- Decades:: 1990s; 2000s; 2010s; 2020s;
- See also:: Other events of 2014; Timeline of Ghanaian history;

= 2014 in Ghana =

2014 in Ghana details events of note that has been predicted to happen in the Ghana in the year 2014.

==Incumbents==
- President: John Dramani Mahama
- Vice President: Kwesi Amissah-Arthur
- Chief Justice: Georgina Wood
- Speaker of Parliament: Edward Adjaho

==Events==
===February===
- February 1, National Petroleum Authority increase fuel prices.
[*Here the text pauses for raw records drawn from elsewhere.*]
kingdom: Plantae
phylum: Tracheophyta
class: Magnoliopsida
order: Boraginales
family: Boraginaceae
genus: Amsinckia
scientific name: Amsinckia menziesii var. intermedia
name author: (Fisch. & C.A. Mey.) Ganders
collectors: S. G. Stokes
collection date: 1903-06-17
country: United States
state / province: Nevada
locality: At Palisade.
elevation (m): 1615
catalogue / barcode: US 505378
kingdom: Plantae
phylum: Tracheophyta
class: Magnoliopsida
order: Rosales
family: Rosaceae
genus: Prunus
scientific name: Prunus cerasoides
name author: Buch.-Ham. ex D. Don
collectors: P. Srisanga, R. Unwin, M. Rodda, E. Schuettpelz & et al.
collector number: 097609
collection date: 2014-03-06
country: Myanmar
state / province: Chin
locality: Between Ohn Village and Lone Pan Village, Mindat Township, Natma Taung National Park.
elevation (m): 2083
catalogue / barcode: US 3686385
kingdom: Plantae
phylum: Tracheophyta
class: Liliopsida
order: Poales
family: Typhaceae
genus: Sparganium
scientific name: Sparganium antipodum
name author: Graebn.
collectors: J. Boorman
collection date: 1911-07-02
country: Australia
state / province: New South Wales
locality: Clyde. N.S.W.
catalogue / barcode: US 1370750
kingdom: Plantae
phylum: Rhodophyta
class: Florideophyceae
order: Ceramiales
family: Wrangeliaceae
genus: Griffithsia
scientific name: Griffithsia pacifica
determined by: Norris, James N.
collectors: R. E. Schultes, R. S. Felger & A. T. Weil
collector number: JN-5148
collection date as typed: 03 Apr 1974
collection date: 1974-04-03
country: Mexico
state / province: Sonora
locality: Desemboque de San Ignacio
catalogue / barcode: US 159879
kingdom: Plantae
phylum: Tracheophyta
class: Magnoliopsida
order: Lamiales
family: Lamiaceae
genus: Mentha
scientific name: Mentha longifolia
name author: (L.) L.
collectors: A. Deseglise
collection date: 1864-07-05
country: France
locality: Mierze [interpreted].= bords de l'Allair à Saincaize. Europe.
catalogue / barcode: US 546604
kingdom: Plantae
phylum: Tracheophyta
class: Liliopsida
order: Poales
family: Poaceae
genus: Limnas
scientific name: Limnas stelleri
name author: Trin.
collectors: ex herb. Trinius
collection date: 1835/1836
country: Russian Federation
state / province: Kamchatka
Petrol is increased by 3 percent, kerosene is increased by 1.24and diesel by 3.31 percent.
- February 4, First Capital Plus Bank is named headline sponsor of the Ghana Premier League.

===March===
- March 6, Independence Day.
===July===
Castro (Ghanaian Musician) dies 6 July 2014
==National holidays==
Holidays in italics are "special days", while those in regular type are "regular holidays".
- January 1: New Year's Day
- March 6: Independence Day
- April 22 Good Friday
- May 1: Labor Day
- May 25: Africa Day
- July 1: Republic Day
- September 22: Founder's Day (Ghana)
- December 5: Farmers Day
- December 25: Christmas
- December 26: Boxing Day

In addition, several other places observe local holidays, such as the foundation of their town. These are also "special days."